Figure 4:. MiR-155 overexpression dysregulates esophageal epithelial function.

RNA sequencing of miR-155OE and control cells cultured at 3D-ALI shows impaired epithelial function. (A) Significance was attributed to differentially expressed genes with an adjusted p-value ≤0.1. and yielded 627 downregulated genes and 1026 upregulated genes. A selection of genes were selected which have functions within cytoskeleton and epithelial organisation or have been validated in the literature to contribute to EoE pathophysiology. (B) GO analysis for pathway enrichment for upregulated and downregulated pathways in miR-155OE cells. (C) Venn diagram showing the number of genes differentially expressed as identified by publicly available RNA-seq of patients with inflammatory EoE as compared to controls (cut-off of fold change > 2 or < 0.5, adjusted p-value < 0.05) and in miR-155OE cells in 3D-ALI cultures for 11 days. Genes overlapping between these two data sets were identified (167 genes) and a selection with functions relevant to EoE pathophysiology were graphed into a heatmap. GO analyses of the miR-155OE-EoE overlap gene set depicted localization of cellular components and enrichment of diseases based on the 167 gene overlap based on adjusted p-value (-log10) showed a selection of diseases with perturbed epithelial function including Clouston syndrome, Netherton syndrome, Palmoplantar keratosis, and Eosinophilic esophagitis. GO analysis of the 167 intersected genes’ enriched pathways involved ‘intermediate filament’, ‘keratin filament’, and ‘intermediate filament cytoskeleton’ which shared 5 genes. These pathways reveal a dysregulation in cytoskeletal arrangement of miR-155OE cells. (D) Immunofluorescent stained miR-155OE organoids show no difference in basal KRT14, however miR-155OE organoids display less intense and mislocalized KRT4. (E) qRT-PCR of miR-155OE showing differential expression of an array of basal and suprabasal keratins.

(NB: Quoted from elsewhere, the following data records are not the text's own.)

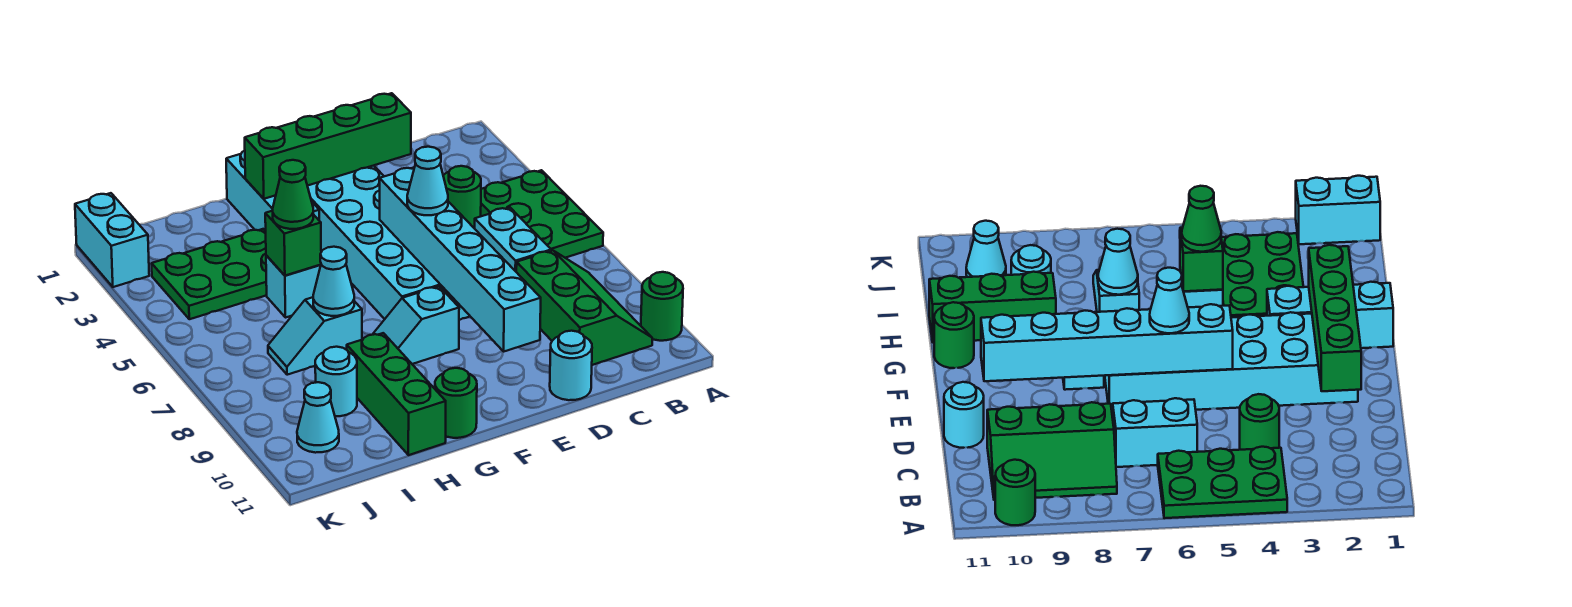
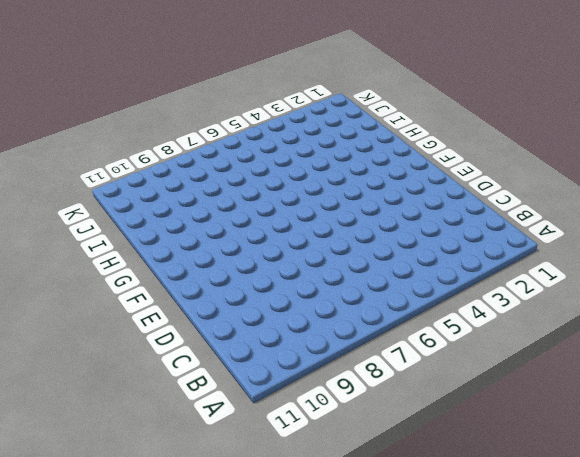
none -> green plate A4:B6 level 1
none -> green round brick A10 level 1
none -> green slope B8:C10 level 1 top C

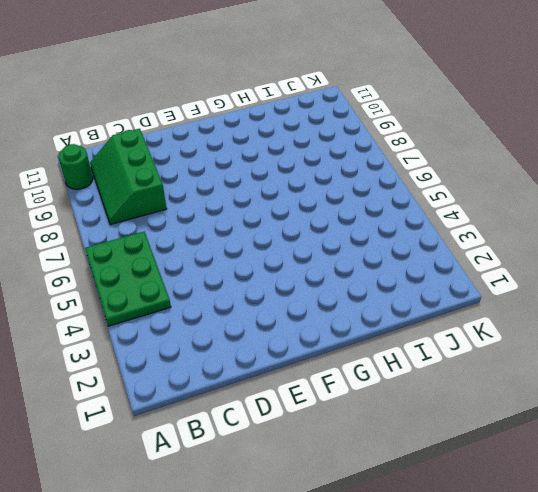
none -> green round brick C4 level 1
none -> cyan brick C6:C7 level 1
none -> cyan round brick D11 level 1

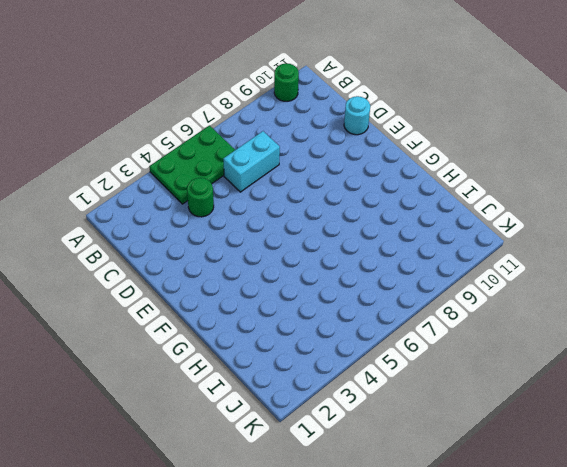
none -> green slope B8:C10 level 1 top C
none -> cyan brick E2:F7 level 1
none -> cyan slope F8:G8 level 1 top F

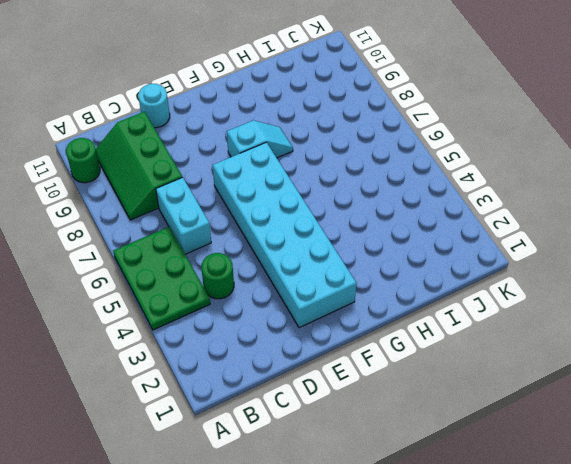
none -> cyan brick G1:G3 level 1
none -> green round brick G11 level 1
none -> green plate H3:J4 level 1

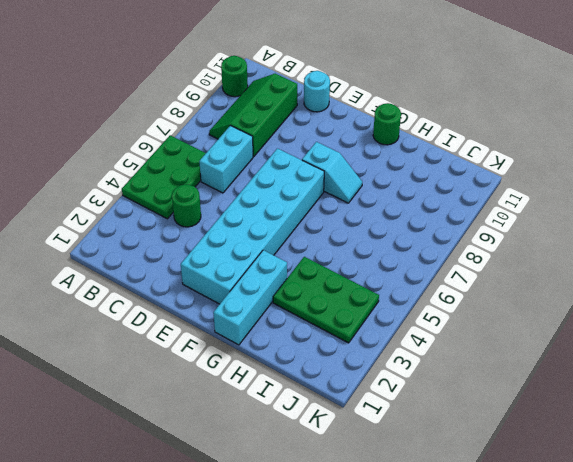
none -> cyan brick H5 level 1
none -> cyan slope H7:I7 level 1 top H
none -> green brick H9:H11 level 1

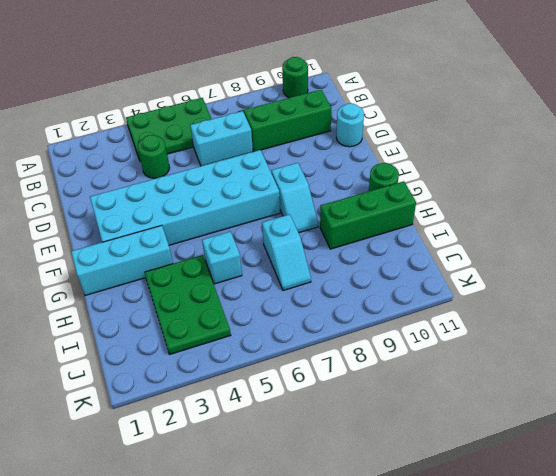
none -> cyan round brick I9 level 1
none -> cyan cone J10 level 1
none -> cyan brick K1:K2 level 1

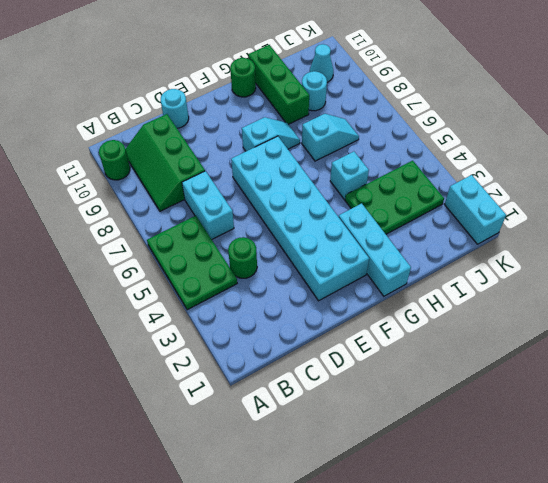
none -> green brick D2:G2 level 2
none -> cyan brick E5:E10 level 2
none -> green brick H5 level 2

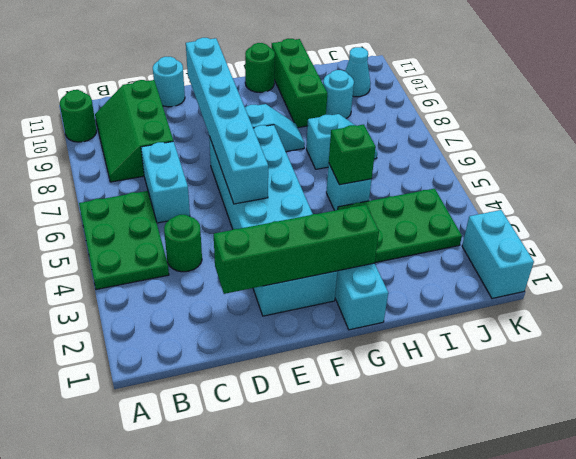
none -> cyan cone H7 level 2
none -> cyan cone E6 level 3
none -> green cone H5 level 3

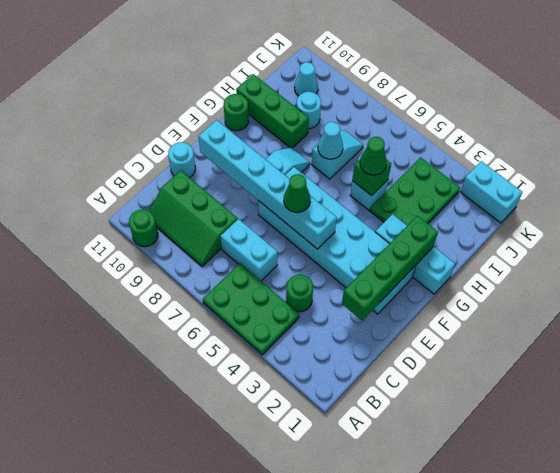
green cone E6 level 3 -> cyan cone E6 level 3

Figure 5:. MiR-155–5p overexpression attenuates CLDN7 expression and localisation in esophageal epithelial organoids.

(A) Schematic showing normal esophageal organoid culture development. (B) qRT-PCR of the key tight junction molecules of the esophagus showed a significant decrease in OCLN and CLDN7. Western blots of whole cell protein isolated from miR-155OE organoids displayed (C) attenuated claudin −7 expression. (D) H&E staining shows dilated intracellular-like spaces evident within the basal region of miR-155OE organoids. Immunofluorescent staining shows perturbed claudin-7 localisation in miR-155OE organoids, note the attenuated peri membranous staining of claudin-7 within the miR-155OE organoids compared to controls (E) Representative H&E staining of Claudin-7KD and shRNA control organoid showing dilated spaces and in Claudin-7KD compared to controls. (F) Claudin-7 promoter showing putative binding sites for transcription actors HNF4α and PU.1 of which are predicted miR-155 targets. Data was analysed for significance using a Students’ t test comparing controls. *P < 0.05, **P < 0.01, ***P < 0.001. Data are presented as means ± SEM and represent 3 experimental repeats.